BusinessWeek: Private Roads a Dead End

     Want to buy the Brooklyn Bridge? It’s not for sale, but even if it were, BusinessWeek doesn’t think you should be able to buy it.

 

     The May 7 issue warned that “privateers” (another word for “pirate”) are “clamoring to take over America’s highways, bridges and airports.” “The public,” the magazine cautioned, “should be nervous.”

 

     Reporter Emily Thornton’s story, called “Roads to Riches,” kept a consistent theme that private enterprise – pejoratively dubbed “privateers” – would be more hurtful to consumers than government-run infrastructure.

 

     Thornton predicted that government sales of big assets could hurt ordinary citizens with exorbitant tolls and fees, as well as poor service. Of course, none of those assets is going anywhere. They will all continue to operate as they have before, just under new management.

 

     Thornton emphasized the downside of the deals. Atlanta officials had outsourced the city’s water system, only to take it back after it “was so poorly managed by private owners.” However, even she had to admit that the private sector can work effectively and that “newly private toll roads are being managed well.”

 

     So well, in fact, that Chicago Skyway road crews have just 24 hours to fill potholes and eight hours to remove dead squirrels from the road. And if the city isn’t satisfied, it can end the agreement.

 

     Thornton claimed “there’s a downside to the quick cash: toll hikes that are usually quite aggressive.” But nowhere near as aggressive as Thornton pretended.

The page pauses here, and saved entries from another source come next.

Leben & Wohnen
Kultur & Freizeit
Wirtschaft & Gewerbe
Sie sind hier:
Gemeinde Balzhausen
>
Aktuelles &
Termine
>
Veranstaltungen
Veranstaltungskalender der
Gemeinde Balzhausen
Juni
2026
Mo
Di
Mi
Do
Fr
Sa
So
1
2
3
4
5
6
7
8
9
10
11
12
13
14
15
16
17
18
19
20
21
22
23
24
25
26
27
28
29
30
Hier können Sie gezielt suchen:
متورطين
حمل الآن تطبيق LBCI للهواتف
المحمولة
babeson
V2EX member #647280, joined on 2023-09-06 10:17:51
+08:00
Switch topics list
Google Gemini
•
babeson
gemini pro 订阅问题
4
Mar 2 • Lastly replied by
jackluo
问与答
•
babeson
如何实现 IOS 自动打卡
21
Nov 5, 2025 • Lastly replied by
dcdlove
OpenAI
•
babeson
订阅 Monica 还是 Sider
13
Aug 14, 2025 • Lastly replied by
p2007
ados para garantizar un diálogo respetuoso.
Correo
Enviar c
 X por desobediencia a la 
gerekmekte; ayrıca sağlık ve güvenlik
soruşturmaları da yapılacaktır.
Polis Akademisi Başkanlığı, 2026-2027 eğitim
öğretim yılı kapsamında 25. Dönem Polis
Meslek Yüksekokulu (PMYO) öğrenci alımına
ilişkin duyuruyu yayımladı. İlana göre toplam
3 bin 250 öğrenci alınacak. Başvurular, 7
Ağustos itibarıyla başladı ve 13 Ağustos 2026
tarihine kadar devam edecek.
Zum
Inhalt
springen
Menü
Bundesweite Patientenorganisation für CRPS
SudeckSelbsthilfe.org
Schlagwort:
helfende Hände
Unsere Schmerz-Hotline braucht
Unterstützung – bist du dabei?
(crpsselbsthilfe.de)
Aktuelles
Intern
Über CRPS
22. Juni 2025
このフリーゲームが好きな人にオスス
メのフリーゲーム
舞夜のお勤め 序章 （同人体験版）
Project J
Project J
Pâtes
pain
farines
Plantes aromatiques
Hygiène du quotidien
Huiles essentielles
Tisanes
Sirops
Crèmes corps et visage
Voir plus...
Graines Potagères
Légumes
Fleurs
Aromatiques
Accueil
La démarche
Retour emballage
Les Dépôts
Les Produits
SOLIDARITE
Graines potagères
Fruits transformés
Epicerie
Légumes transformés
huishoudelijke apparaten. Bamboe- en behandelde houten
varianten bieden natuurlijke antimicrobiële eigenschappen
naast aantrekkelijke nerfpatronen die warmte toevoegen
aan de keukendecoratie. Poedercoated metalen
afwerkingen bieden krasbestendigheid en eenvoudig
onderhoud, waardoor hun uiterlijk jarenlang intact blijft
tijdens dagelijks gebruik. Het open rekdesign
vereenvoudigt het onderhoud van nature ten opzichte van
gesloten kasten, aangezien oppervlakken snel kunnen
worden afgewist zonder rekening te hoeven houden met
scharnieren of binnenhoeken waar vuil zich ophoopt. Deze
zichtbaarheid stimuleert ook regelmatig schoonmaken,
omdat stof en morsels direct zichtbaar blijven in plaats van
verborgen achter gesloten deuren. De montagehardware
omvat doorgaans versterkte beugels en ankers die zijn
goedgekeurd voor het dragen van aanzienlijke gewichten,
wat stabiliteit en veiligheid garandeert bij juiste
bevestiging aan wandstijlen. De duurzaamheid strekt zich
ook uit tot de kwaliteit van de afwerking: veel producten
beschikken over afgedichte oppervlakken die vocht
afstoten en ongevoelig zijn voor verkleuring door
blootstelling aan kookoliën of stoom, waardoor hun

She described the increase in Chicago Skyway tolls as going from $2 to $5 by 2017. She then applied that math across the 67-year life of the Pennsylvania Turnpike to argue “the toll for traveling from the Delaware River to the Ohio border would be as much as $553 now instead of $22.75.”

 

     Of course, the same theoretical math could be applied to any short-term price adjustment – making an increase of $3 scattered across 10 years seem major. In reality, that rate hike equaled 30 cents per year. Not to mention that long-term inflation would change one’s perspective on the cost, just as hot dogs may have cost a nickel years ago but now go for $6 at the ballpark.

 

     Yet Thornton tried that same logic to claim the tolls for New York’s Holland tunnel would be $185 instead of its current $6 if the Skyway “scheme” were employed.

 

     Throughout the article, Thornton warned of dangers from such sales and downplayed the obvious benefits like improved service, lower payroll costs and a huge infusion of much-needed cash so governments could fund a variety of programs.

 

     Thornton especially warned of “the uncertainty of service quality.” She said ownership might change several times over 50 years. “It’s hardly a stretch to imagine service suffering in such a scenario,” the article argued.

 

     The cover story package claimed the trend to privatize could lead to anti-commuter ideas like congestion pricing. A second article cited the efforts of New York Mayor Michael Bloomberg and London Mayor Ken Livingstone, who are trying to limit traffic by charging high fees. “When privateers took control of a toll road in Chicago, they imposed higher tolls on trucks during peak travel hours,” wrote Kerry Capell in a sidebar story.

 

     What Capell left out was that neither plan from Bloomberg or Livingstone was linked to privatization. And London’s congestion pricing was instituted by Livingstone, widely known as “Red” Ken because of his leftist politics.